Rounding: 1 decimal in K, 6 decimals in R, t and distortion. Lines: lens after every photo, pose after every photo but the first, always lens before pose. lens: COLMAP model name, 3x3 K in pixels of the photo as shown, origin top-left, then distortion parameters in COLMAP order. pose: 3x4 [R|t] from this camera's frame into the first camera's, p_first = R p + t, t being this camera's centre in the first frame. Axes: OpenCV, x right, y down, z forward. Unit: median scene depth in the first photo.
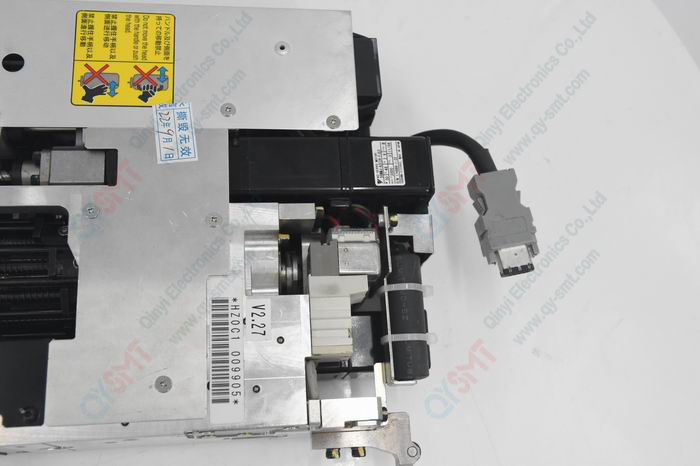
lens RADIAL K [[767.4, 0, 353.4], [0, 767.4, 234.2], [0, 0, 1]] dist [0.018859, 0.000000]
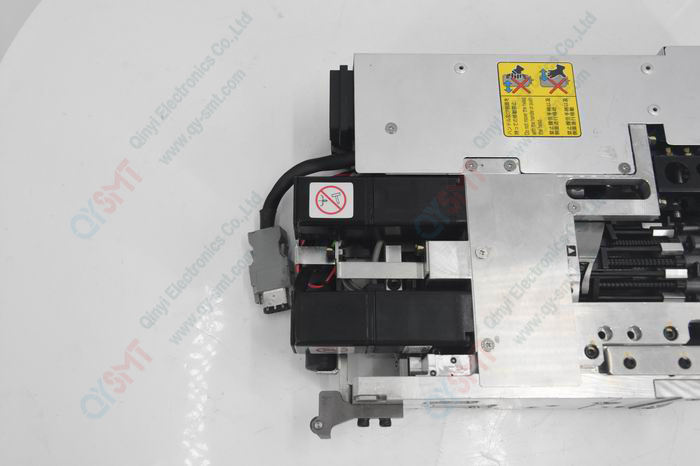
lens RADIAL K [[712.3, 0, 351.9], [0, 712.3, 231.9], [0, 0, 1]] dist [0.010988, 0.000000]
pose [[-0.984976, -0.093660, -0.145090, 0.154550], [-0.015415, -0.789116, 0.614050, -1.125659], [-0.172005, 0.607061, 0.775816, 0.281807]]
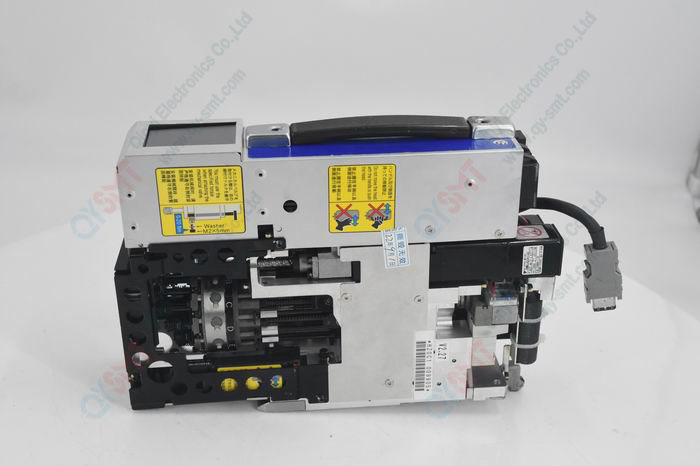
lens RADIAL K [[962.0, 0, 355.2], [0, 962.0, 232.4], [0, 0, 1]] dist [0.072210, 0.000000]
pose [[0.997249, 0.071112, -0.020919, -0.270948], [-0.035958, 0.710881, 0.702393, -1.474119], [0.064820, -0.699708, 0.711482, -0.339533]]
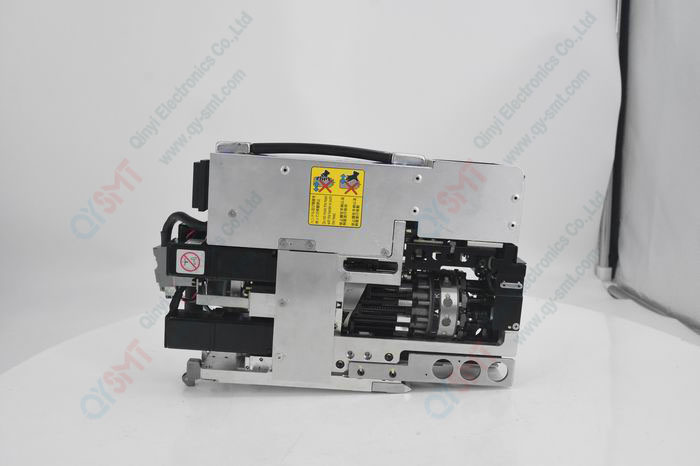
lens RADIAL K [[666.7, 0, 350.2], [0, 666.7, 234.4], [0, 0, 1]] dist [-0.030511, 0.000000]
pose [[-0.980412, -0.090015, -0.175187, -0.061823], [0.064164, -0.986903, 0.148008, -0.552766], [-0.186215, 0.133868, 0.973346, -0.537491]]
::::::::::
→ TASK PROMPT:
From the entries above, pick out every line that contains the string "lens" and copy each one. Match case exactly.

→ THE ANSWER:
Rounding: 1 decimal in K, 6 decimals in R, t and distortion. Lines: lens after every photo, pose after every photo but the first, always lens before pose. lens: COLMAP model name, 3x3 K in pixels of the photo as shown, origin top-left, then distortion parameters in COLMAP order. pose: 3x4 [R|t] from this camera's frame into the first camera's, p_first = R p + t, t being this camera's centre in the first frame. Axes: OpenCV, x right, y down, z forward. Unit: median scene depth in the first photo.
lens RADIAL K [[767.4, 0, 353.4], [0, 767.4, 234.2], [0, 0, 1]] dist [0.018859, 0.000000]
lens RADIAL K [[712.3, 0, 351.9], [0, 712.3, 231.9], [0, 0, 1]] dist [0.010988, 0.000000]
lens RADIAL K [[962.0, 0, 355.2], [0, 962.0, 232.4], [0, 0, 1]] dist [0.072210, 0.000000]
lens RADIAL K [[666.7, 0, 350.2], [0, 666.7, 234.4], [0, 0, 1]] dist [-0.030511, 0.000000]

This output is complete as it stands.